Photo: Pat erb and Brent Burley at Dodger stadium

.    By Bill Tarrant

Brent Burley likes to go by the book.

When the Principal Software Engineer for Wal Disney Animation Studio first took up bowling with his wife Pat Erb, he read a how-to book about bowling – and then rolled a 150.

Brent, 58, didn’t play competitive sports growing up. “My mother didn’t like organized sports. She didn’t like how competitive the parents were, didn’t like the environment.”

Pat’s mother was just the opposite: “My mom put us all in park and rec leagues; she had us in everything because she liked local sports,” said the divorce and mediation lawyer who grew up in West LA and has been playing ball since she was 5.

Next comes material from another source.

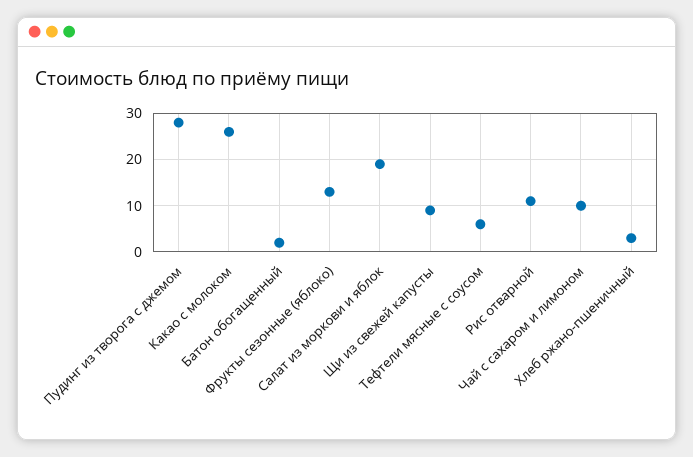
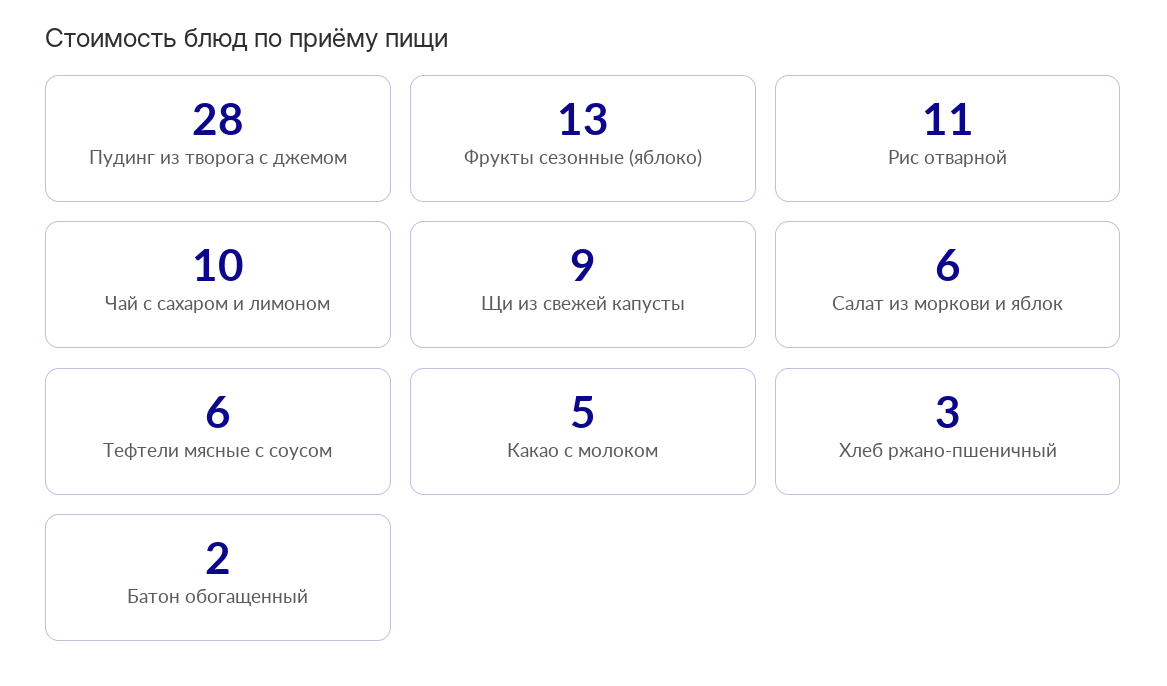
Какао с молоком: 25 -> 5
Салат из моркови и яблок: 20 -> 6

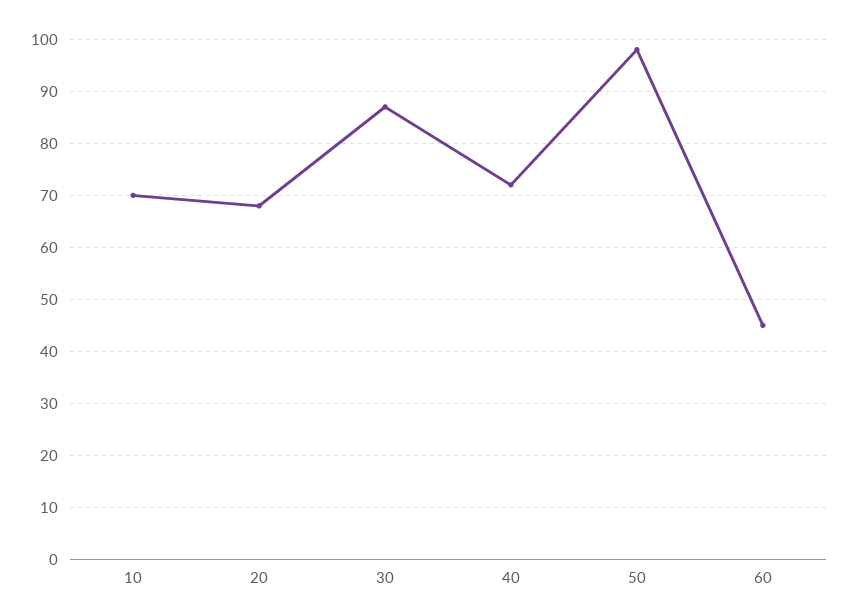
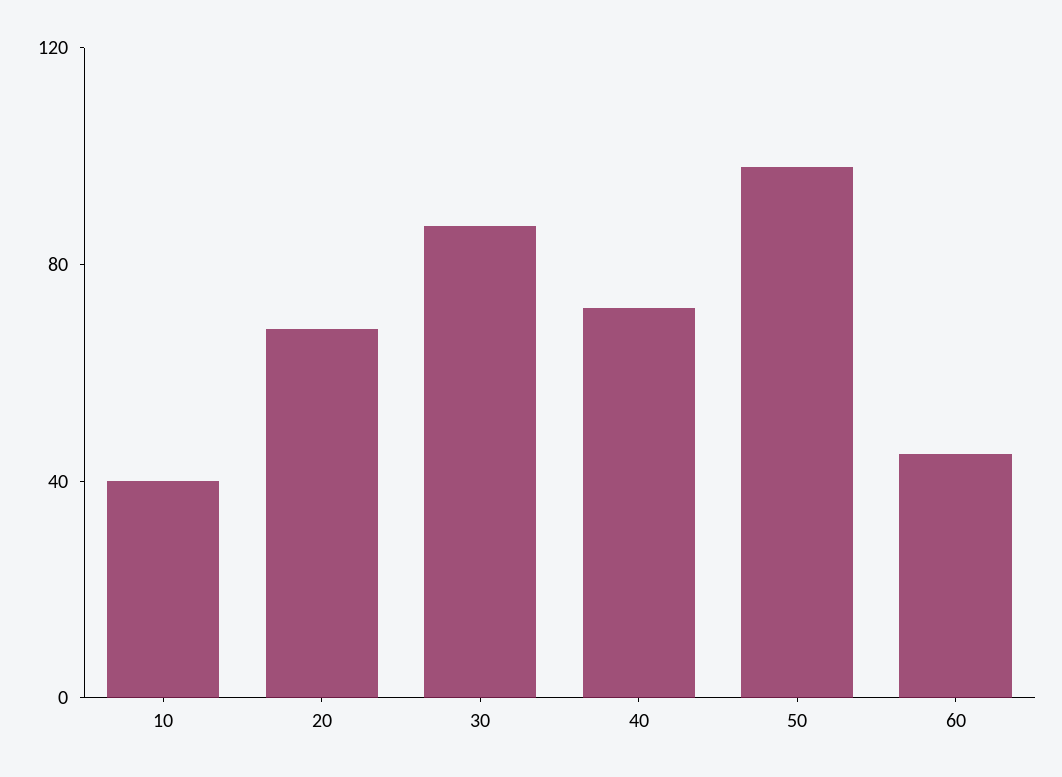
10: 70 -> 40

So when Pat, 62, convinced her husband of 33 years to try softball for the first time around the age of 40, Brent looked for a book. He found “Dr. Whacko’s Guide to Slow-Pitch Softball,” which according to the book blurb “Uses imaginary stories about the Mouth Breathers, a softball team, to explain the fundamentals of hitting, pitching, playing the field and baseball strategy.”

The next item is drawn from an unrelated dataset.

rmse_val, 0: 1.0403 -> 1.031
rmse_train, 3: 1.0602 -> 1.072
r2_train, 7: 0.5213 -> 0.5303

“I started at zero. I was missing everything,” Brent recalled. “I was playing right field and running in for everything and then having it go over my head.”

At first, he flew out to left a lot. Then he went to the batting cages and honed his right-field approach. Eight games into the Culver City Senior Softball League’s season, he’s the second-leading hitter on the 2nd-place Gold team (behind the incomparable Jim Devico), sporting a .757 average with 10 extra base hits, including 3 homers.

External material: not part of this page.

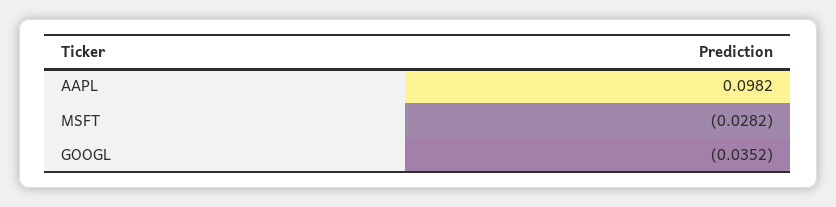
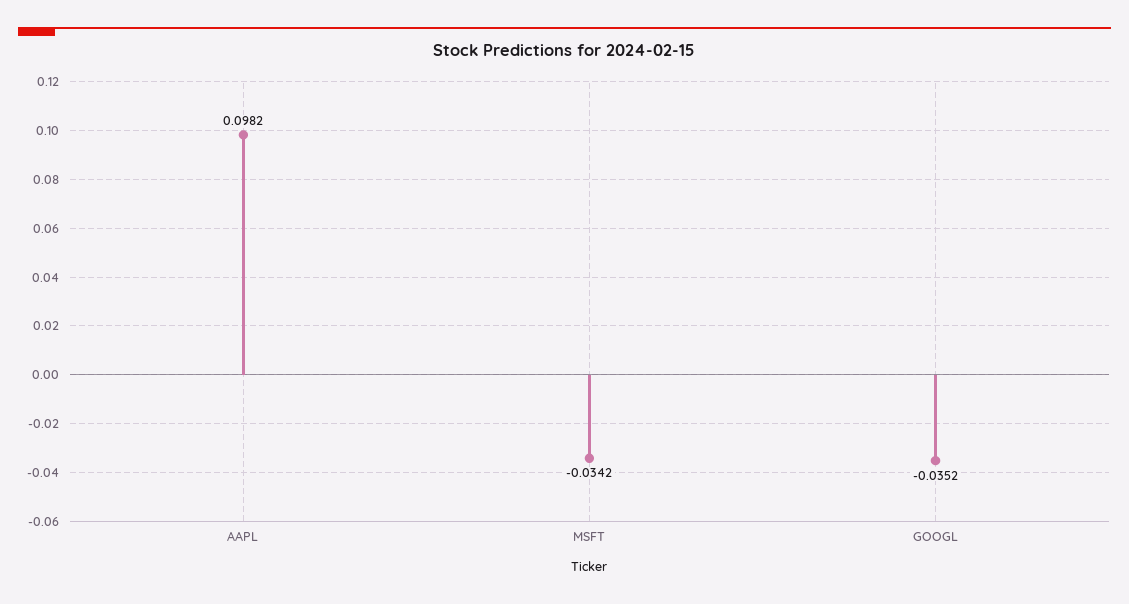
MSFT: -0.0282 -> -0.0342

Pat, who plays first base, can boast a .667 average from the six hole in the Gold lineup after a 4 for 5 day at the plate in Gold’s 21-18 victory over Black on April 13. Like Brent, the Gold team went by the book in the victory – taking an early lead with strong hitting and solid defense and closing it out with good pitching. Both teams began play at 4-3.

“You have a great team,” Black manager Gary Butcher told me. “Your top five in the order produced a lot of 5-run innings. Then you have Pat. She’s always on base, and the only way we got her out was (shortstop) Joe Owens making that spectacular catch in the outfield.”

Pat is among a dozen or so women in the league and one of the best.She has spent her legal career advocating for women and children, first in LA’s District Attorney Office in child support services. “It was in law school (at Pepperdine University) that I decided I wanted to help women.” The couple have two sons, aged 29 and 26.

Pat, who plays first and take throws across the infield from third-baseman Brent, says they never argue about the games. “On our way home, we’ll talk about the game and that’s fun, too. And sometimes, we help each other; he’ll ask for a better target and I might tell him he’s stabbing at the ball (instead of catching it).”